My first year with Workers I had the same goal, everything in workers. But it’s still too limited, I’ve moved quite a lot of the workload to AWS Lambdas. It’s easy keeping the execution under 100ms there (since I already optimized for Workers), so costs can be closer to Workers. Just have to keep in mind that their API gateway will incur costs for every request and bandwidth have to be calculated. I expect around 100-200% higher cost.

If you consider Lambdas, use the Serverless Framework to manage it or you’ll be pulling your hair out in no-time…

3 Likes

Yeah I think this spike is definitely caused by workers waking up.

You can create a random worker ID and store it in a global variable with a start time, and log that with each request. That will let you see if it’s a fresh worker or not… We do this with Logflare so you can actually see the invocation of each instance of a worker.

And even chart that:

And then even chart the avg origin_time (which I think would include your processing time):

2 Likes

To compare I opened the CPU metrics of another worker and lo and behold I get similar spikes:

The difference is that this worker does practically nothing. It’s like 20 lines of code. It reads the cache API and if there is no cached response it gets the response from KV.

Also this one which is a Workers Site doing the same thing although with lower spikes.

I have no idea what’s going on, but this seems endemic to the workers runtime and not related to my code.

What worries me is that what if down the road my API and HTML renderer workers end up causing spikes higher than 50ms?

Thanks for the idea @chasers .

I guess I could then compare that start time with the spikes and see if there is a correlation.

Yeah and it should be easy enough to wrap functions around a timer and log that too.
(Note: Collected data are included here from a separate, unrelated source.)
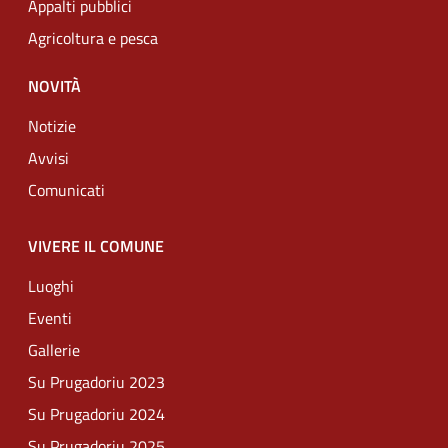
Appalti pubblici
Agricoltura e pesca
NOVITÀ
Notizie
Avvisi
Comunicati
VIVERE IL COMUNE
Luoghi
Eventi
Gallerie
Su Prugadoriu 2023
Su Prugadoriu 2024
Su Prugadoriu 2025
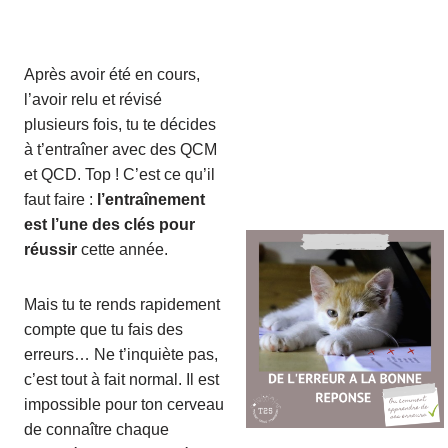
Après avoir été en cours,
l’avoir relu et révisé
plusieurs fois, tu te décides
à t’entraîner avec des QCM
et QCD. Top ! C’est ce qu’il
faut faire :
l’entraînement
est l’une des clés pour
réussir
cette année.
Mais tu te rends rapidement
compte que tu fais des
erreurs… Ne t’inquiète pas,
c’est tout à fait normal. Il est
impossible pour ton cerveau
de connaître chaque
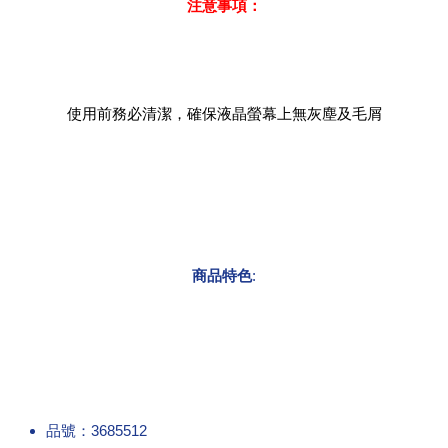
注意事項：
使用前務必清潔，確保液晶螢幕上無灰塵及毛屑
商品特色
:
品號：3685512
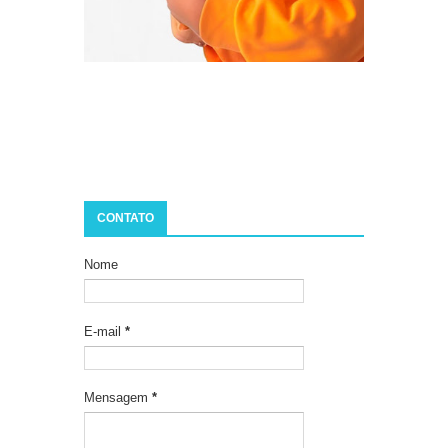
CONTATO
Nome
E-mail
*
Mensagem
*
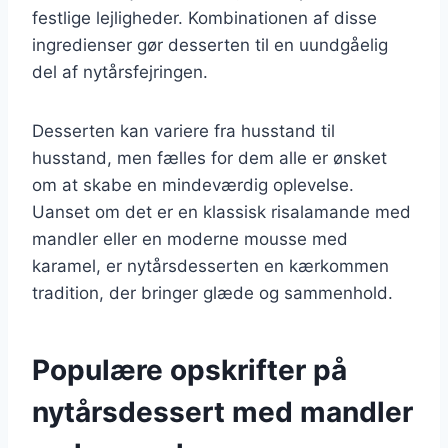
festlige lejligheder. Kombinationen af disse
ingredienser gør desserten til en uundgåelig
del af nytårsfejringen.
Desserten kan variere fra husstand til
husstand, men fælles for dem alle er ønsket
om at skabe en mindeværdig oplevelse.
Uanset om det er en klassisk risalamande med
mandler eller en moderne mousse med
karamel, er nytårsdesserten en kærkommen
tradition, der bringer glæde og sammenhold.
Populære opskrifter på
nytårsdessert med mandler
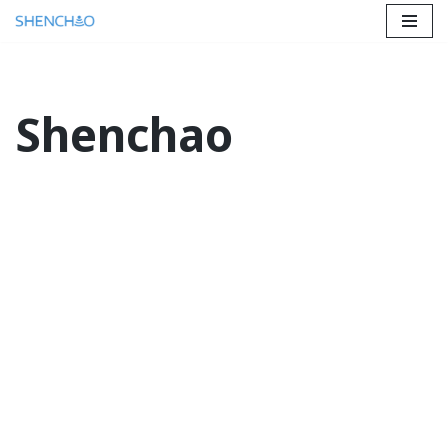
跳
至
正
Shenchao
文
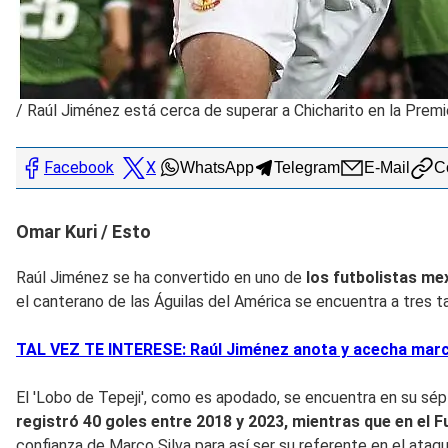
/
Raúl Jiménez está cerca de superar a Chicharito en la Prem
Facebook
X
WhatsApp
Telegram
E-Mail
Co
Omar Kuri / Esto
Raúl Jiménez se ha convertido en uno de
los futbolistas me
el canterano de las Águilas del América se encuentra a tres t
TAL VEZ TE INTERESE: Raúl Jiménez anota y acecha marca
El 'Lobo de Tepeji', como es apodado, se encuentra en su sép
registró 40 goles entre 2018 y 2023, mientras que en el 
confianza de Marco Silva para así ser su referente en el ataq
I don’t think workers support the performance API still. We just use Date.now which I think is good enough.

1 Like

I think there might be some reporting shenanigans going on too…
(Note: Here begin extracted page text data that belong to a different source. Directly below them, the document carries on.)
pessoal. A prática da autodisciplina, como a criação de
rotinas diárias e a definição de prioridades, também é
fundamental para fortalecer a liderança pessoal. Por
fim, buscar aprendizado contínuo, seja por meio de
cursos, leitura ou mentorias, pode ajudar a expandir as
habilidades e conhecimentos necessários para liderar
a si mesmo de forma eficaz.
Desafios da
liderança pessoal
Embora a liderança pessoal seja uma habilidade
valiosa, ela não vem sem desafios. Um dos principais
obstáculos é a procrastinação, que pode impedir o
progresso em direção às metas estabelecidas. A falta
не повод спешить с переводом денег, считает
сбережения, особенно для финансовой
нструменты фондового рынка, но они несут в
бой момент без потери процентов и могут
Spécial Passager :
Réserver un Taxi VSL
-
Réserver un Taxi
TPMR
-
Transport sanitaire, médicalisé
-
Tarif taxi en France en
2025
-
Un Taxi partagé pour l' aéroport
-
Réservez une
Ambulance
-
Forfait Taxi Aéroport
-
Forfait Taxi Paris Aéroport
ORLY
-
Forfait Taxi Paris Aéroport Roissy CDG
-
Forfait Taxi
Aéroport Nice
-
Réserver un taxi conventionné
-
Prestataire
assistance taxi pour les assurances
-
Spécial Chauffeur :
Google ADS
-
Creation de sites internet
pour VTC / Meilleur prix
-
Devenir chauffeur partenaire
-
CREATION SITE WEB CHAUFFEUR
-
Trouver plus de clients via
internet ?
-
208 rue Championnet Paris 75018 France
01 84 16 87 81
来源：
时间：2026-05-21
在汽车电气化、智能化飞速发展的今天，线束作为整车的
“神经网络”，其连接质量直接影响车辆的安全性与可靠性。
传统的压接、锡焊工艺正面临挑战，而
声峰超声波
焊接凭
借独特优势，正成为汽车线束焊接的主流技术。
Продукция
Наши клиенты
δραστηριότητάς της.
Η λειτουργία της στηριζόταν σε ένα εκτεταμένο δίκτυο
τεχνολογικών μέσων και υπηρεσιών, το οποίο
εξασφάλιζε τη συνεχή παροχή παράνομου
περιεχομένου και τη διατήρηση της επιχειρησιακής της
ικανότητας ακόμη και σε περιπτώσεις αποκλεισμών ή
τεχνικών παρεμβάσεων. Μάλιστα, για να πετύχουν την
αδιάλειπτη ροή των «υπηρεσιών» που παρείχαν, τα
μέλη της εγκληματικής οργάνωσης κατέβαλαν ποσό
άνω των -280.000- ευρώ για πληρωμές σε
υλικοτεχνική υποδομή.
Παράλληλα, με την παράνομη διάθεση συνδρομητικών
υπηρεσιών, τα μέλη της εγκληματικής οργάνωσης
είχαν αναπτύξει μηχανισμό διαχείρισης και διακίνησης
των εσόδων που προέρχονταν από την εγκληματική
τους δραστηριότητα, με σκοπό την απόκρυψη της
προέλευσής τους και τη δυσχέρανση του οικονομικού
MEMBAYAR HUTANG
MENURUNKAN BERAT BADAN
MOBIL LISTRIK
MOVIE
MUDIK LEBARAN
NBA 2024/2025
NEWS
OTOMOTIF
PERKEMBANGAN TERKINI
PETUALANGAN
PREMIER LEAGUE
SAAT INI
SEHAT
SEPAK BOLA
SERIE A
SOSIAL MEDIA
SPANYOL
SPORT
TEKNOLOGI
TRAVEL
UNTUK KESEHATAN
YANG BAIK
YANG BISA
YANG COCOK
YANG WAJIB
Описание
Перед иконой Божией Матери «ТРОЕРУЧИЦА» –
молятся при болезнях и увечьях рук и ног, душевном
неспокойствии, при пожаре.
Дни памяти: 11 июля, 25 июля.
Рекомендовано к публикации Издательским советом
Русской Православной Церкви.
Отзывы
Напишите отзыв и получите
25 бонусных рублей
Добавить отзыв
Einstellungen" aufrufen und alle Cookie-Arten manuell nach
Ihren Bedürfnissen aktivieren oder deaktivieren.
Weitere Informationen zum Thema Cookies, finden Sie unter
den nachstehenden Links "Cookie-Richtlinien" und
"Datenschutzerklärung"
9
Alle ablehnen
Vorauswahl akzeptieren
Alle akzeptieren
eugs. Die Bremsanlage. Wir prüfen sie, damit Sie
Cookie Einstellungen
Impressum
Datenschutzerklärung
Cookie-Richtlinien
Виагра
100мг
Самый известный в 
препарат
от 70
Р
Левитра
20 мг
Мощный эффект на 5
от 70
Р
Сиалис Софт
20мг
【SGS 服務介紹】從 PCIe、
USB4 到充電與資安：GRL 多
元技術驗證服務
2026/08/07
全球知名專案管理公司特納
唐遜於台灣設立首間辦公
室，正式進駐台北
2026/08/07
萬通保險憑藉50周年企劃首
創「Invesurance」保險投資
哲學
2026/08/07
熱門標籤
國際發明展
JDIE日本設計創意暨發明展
In the “last 30 mins” view:

But in the “last 6 hours” view:

So yes, there is definitely a correlation between cold starts and these spikes.

These are the start times as recorded to KV in GMT time:

And these are the latest spikes triggered at different data centers (these ones are in my local time):

My current hypothesis is that this only happens on the first start after deploy on each data center.

Can someone from Cloudflare comment on this?

If these initialization spikes go beyond 50ms are these requests going to return an error?

Is there a way to prevent those spikes? I mean, these even happen with very minimalistic workers as show on a previous post.

So in this comment @KentonVarda says there is a grace time for exceeding CPU time.

Would these initialization spikes fall within that grace time?

(if they exceeded 50 ms that is)

Yes they will, which is why you can see in my discussions about JS-crypto vs native Crypto - why it works the first 20 requests and then fails.

2 Likes

Would be great to have an official answer :slight_smile:

I think only @KentonVarda can answer that.

1 Like

I understand your worry. Cloudflare monitoring system might throw errors when it is persistent, and for that reason the percentile is there.

The two graphs below, show a big problem. The first graph killing the problem, the second a developer introducing back the problem.

The problem was using luxon dependency to do date/time manipulation, instead what is available in V8.

1 Like

Our CPU limit enforcement is designed to be lenient with random spikes – in part because, practically speaking, there may be no way to avoid them. On a machine that is doing lots and lots of other things at the same time, random noise can cause the same computation to take much more CPU time sometimes.

Basically, you are only at risk of errors if your running average CPU usage is over the limit, or if a single request goes way over, like 10x.

I hesitate to explain the mechanism in more detail because we’re likely to change it soon. But, in short, you don’t need to worry about random single-request spikes.

As for why you’re seeing a spike, I’m not entirely sure. We don’t actually count script startup time in the first request time, so it’s not that. But I think another possibility is lazy parsing. V8 tries to avoid parsing function bodies until the function is first called. If you have a fairly large code footprint, a lot of which gets called on the first request, that could explain the first request running a bit slower, I think. That said, I’m speculating here; it’s hard to say without doing some profiling (which, unfortunately, at present, you wouldn’t be able to do yourself – we’d like to fix that).

6 Likes

Thanks a lot for your explanation @KentonVarda so there is nothing to worry about after all!

It’s not a very large worker. The minimized js file is 153kB which should be reduced to less than 100kB with the final compression, way below the 1MB limit.

It may be way below the limit, but 153kB of JavaScript is still quite a bit of code and may indeed take several milliseconds for V8 to compile. So I think that’s a likely explanation here.

4 Likes

Duly noted!

Ohh, sweet lovely V8. Reminds me of https://web.archive.org/web/20181006134205/https://top.fse.guru/nodejs-a-quick-optimization-advice-7353b820c92e?gi=9146aa8d76d0

JavaScript insanity :smile:

1 Like

Lazy parsing is great, though, otherwise cold start time would be much longer!

I get your point, nonetheless, JavaScript (or better V8) is doing some hacks which would be unheard of on other platforms.